Colorado Man Killed in Head-On Crash on U.S. Highway 287 Near Laramie
David Foote, 36, was killed after a northbound vehicle crossed into his lane near milepost 415 on U.S. 287, a corridor that has claimed 13 lives since 2015.

David Foote, a 36-year-old Colorado resident, was killed when a northbound vehicle crossed into oncoming traffic on U.S. Highway 287 and struck his southbound car near milepost 415, south of Laramie. The Wyoming Highway Patrol confirmed the crash occurred just before 7:50 p.m. on April 2; one other person was injured in the two-vehicle collision.
The northbound car drifted into Foote's lane and hit his vehicle in a glancing, head-on impact. After the collision, Foote's southbound car left the road to the right, tripped, and rolled before coming to rest in a ditch. The northbound vehicle also departed the road to the right and came to an uncontrolled stop. The Laramie Boomerang's dispatch log recorded the emergency call at 7:48 p.m. at mile marker 415.

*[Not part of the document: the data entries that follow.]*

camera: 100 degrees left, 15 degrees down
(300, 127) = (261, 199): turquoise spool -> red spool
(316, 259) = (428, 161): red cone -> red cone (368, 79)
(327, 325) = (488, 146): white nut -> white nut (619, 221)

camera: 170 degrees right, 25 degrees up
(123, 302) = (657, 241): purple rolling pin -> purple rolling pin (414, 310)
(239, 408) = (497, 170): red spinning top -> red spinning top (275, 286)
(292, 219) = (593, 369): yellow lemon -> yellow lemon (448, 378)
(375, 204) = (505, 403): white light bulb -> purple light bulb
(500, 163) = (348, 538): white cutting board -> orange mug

The Wyoming Highway Patrol is leading the investigation and has not yet released confirmed contributing factors. Investigators typically examine driver impairment, speed, mechanical condition, and weather conditions before issuing a final report.
The site near milepost 415 sits within one of Wyoming's most dangerous corridors. The 25-mile stretch of U.S. 287 between Laramie and the Colorado state line logged 545 total crashes between 2015 and 2024, including 11 fatal crashes resulting in 13 deaths, according to Wyoming Department of Transportation data. Older figures are more alarming: from 1990 to 2001, the corridor recorded 4.92 deaths per million vehicle miles traveled, more than twice the rate of comparable rural roads in Wyoming. Sixty-three percent of crashes on that stretch during the same period were head-on collisions, by far the deadliest crash type on a two-lane road.

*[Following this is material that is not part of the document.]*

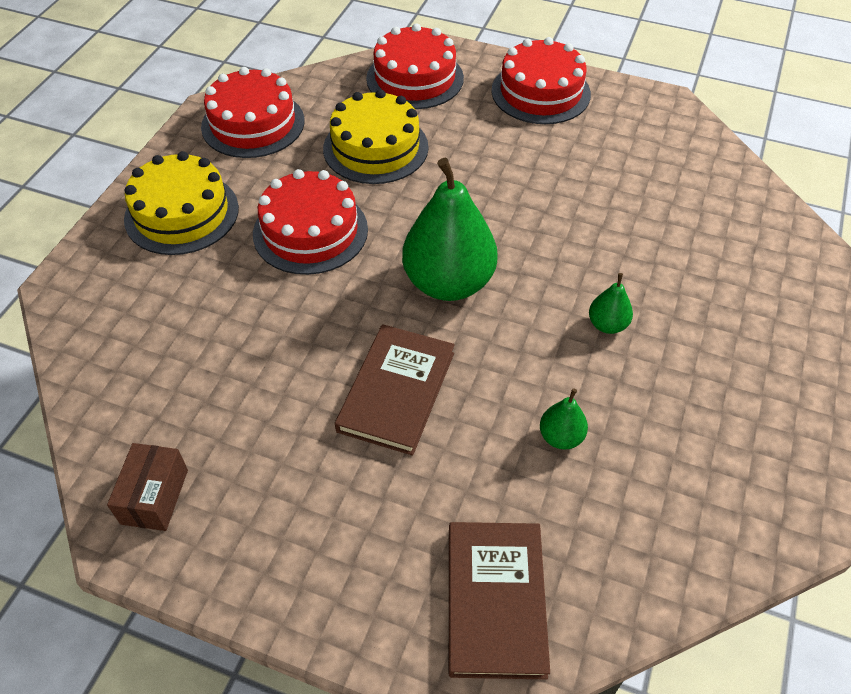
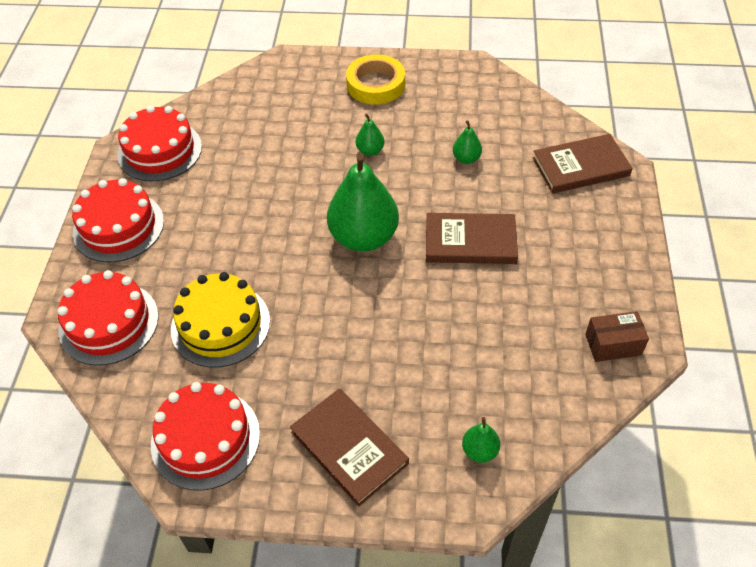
camera: 105 degrees left, 0 degrees up
(111, 311) = (480, 451): none -> green pear
(182, 213) = (349, 448): yellow cake -> brown book
(310, 231) = (339, 339): red cake -> red cake (160, 151)
(759, 366) = (375, 84): none -> yellow tape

Foote's death is the latest in a string of fatalities on the route widely known as the "Highway of Death." A head-on crash on October 17, 2025 killed two people on the same road. On February 22, 2024, three University of Wyoming swim team members died when their vehicle went into a ditch on U.S. 287.
Wyoming's statewide fatality count has accelerated sharply through early 2026. By mid-February, 13 people had died on state roads, more than double the six recorded at the same point in 2025. The state closed 2025 with 116 highway fatalities, the highest total since 2019.

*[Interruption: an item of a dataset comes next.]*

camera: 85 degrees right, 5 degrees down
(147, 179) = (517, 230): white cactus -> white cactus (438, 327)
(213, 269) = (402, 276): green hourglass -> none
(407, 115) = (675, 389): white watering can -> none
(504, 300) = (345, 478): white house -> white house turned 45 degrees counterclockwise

U.S. 287 between Laramie and Fort Collins is a two-lane road with limited passing zones and notorious wind exposure. Before making the run, check tires and confirm brakes are road-ready. Travel at conservative speeds, especially after dark, keep following distances long, and treat every curve as a potential blind approach to oncoming traffic. Wyoming officials have long acknowledged there are no easy solutions to the highway's fatality rate, which makes every driver's decisions the most immediate safety variable on the corridor.